The DfT said that the flaws relate to the way the procurement was conducted by officials; “An announcement will be made later today concerning the suspension of staff while an investigation takes place.”

McLoughlin has ordered two urgent independent reviews of the matter and the wider DfT rail franchise programme.

“I have had to cancel the competition for the running of the West Coast franchise because of deeply regrettable and completely unacceptable mistakes made by my department in the way it managed the process.

“A detailed examination by my officials into what happened has revealed these flaws and means it is no longer possible to award a new franchise on the basis of the competition that was held,” he said.

Unsurprisingly, FirstGroup said that it was “extremely disappointed” about the decision, saying that it had not idea that there were any issues wit the letting process.

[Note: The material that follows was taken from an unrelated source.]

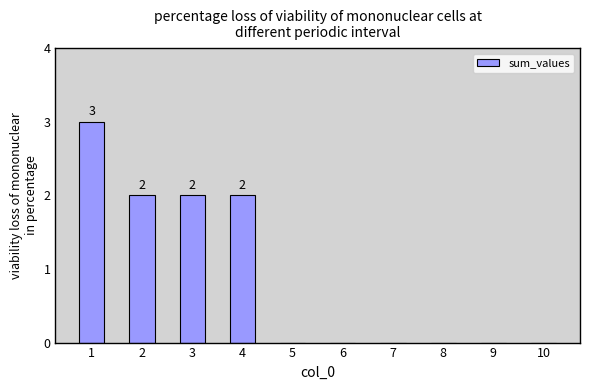

The value at 5 is 0. True or false?

True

“The DfT have made it clear to us that we are in no way at fault, having followed the due process correctly. We submitted a strong bid, in good faith and in strict accordance with the DfT’s terms. Our bid would have delivered a better deal for West Coast passengers, the taxpayer and an appropriate return for shareholders,” the transport firm said.

Meanwhile, Stagecoach released a statement this morning, saying:

“Stagecoach also notes the DfT’s plans to conduct independent reviews into both the specific InterCity West Coast competition and rail franchising more widely. We will be in discussions with the DfT regarding these developments and will update the market as appropriate.”

Stagecoach’s shares were up 1.31% at 287p this morning.